A slide presentation for non-government organizations (NGOs) that have been awarded USAID grants advises them to report any “Security Concerns, including Government of Cuba harassment and detention.”
Alan P. Gross, a USAID subcontractor from Maryland, is serving a 15-year prison term in Havana for delivering to Cuban Jews three satellite telephones, paid for by the U.S. government, so they could have direct and uncensored access to the Internet.
It was therefore shocking when USAID officials told applicants for the $6 million in grants in September that their applications had been sent to U.S. diplomats in Havana for their review on an unsecure line instead of the usual encrypted line.
Duckworth declined to comment further on the incident. But four officials of NGOs that applied for the funds provided details to El Nuevo Herald. They asked for anonymity, saying they wanted to stay on good terms with USAID.
The USAID request for proposal SOL-OAA-13-000110, posted publicly on July 10, offered a total of $6 million over three years, broken up into at least two grants of no more than $3 million and no less than $1 million.

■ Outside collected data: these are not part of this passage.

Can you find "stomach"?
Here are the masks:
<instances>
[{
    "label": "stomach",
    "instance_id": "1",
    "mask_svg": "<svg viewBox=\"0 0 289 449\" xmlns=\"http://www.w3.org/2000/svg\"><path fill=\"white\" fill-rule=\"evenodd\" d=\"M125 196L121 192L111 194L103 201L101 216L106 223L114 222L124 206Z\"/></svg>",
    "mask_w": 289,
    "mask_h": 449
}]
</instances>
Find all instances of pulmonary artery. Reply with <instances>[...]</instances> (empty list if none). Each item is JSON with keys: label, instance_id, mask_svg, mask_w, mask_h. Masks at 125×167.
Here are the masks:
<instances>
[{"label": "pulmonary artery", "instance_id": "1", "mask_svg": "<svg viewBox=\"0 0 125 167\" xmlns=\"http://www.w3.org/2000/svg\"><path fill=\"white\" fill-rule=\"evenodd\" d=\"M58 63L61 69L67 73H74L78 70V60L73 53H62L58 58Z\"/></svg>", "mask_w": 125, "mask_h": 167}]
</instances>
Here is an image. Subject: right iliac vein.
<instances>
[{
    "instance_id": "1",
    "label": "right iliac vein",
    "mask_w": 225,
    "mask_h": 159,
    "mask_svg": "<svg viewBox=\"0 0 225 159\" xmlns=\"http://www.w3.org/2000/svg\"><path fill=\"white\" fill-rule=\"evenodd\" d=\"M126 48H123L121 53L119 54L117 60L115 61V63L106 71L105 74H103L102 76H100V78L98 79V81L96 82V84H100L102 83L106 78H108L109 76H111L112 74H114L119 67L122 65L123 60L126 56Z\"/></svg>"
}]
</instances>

Its goal was “to strengthen human capacity on the island by providing opportunities for civil society leaders to travel outside of Cuba to gain technical skills and experiential learning in an array of fields important to democracy and civil society development.”
More than 20 NGOs are believed to have submitted applications by the Aug. 9 deadline — competition for the funds is stiff. Their applications included proposed budgets, ways of monitoring and evaluations progress, organizational charts and past experience in Cuba.
The applications are not required to include names or contacts, “but you usually include some to show that you know people, that your organization has some weight,” said one of the NGO officials.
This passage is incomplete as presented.